[What is required]:
Convert the text read from each page in the listing into a JSON list of strings, one string per line, with blank lines omitted. Leave the pictures out.

-- The data follows --

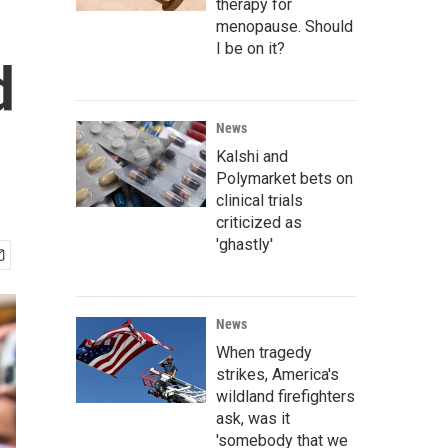
therapy for
menopause. Should
I be on it?
d
News
Kalshi and
Polymarket bets on
clinical trials
criticized as
'ghastly'
News
When tragedy
strikes, America's
wildland firefighters
ask, was it
'somebody that we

-- The data concluded --

[Answer area]:
[
  "therapy for",
  "menopause. Should",
  "I be on it?",
  "d",
  "News",
  "Kalshi and",
  "Polymarket bets on",
  "clinical trials",
  "criticized as",
  "'ghastly'",
  "News",
  "When tragedy",
  "strikes, America's",
  "wildland firefighters",
  "ask, was it",
  "'somebody that we"
]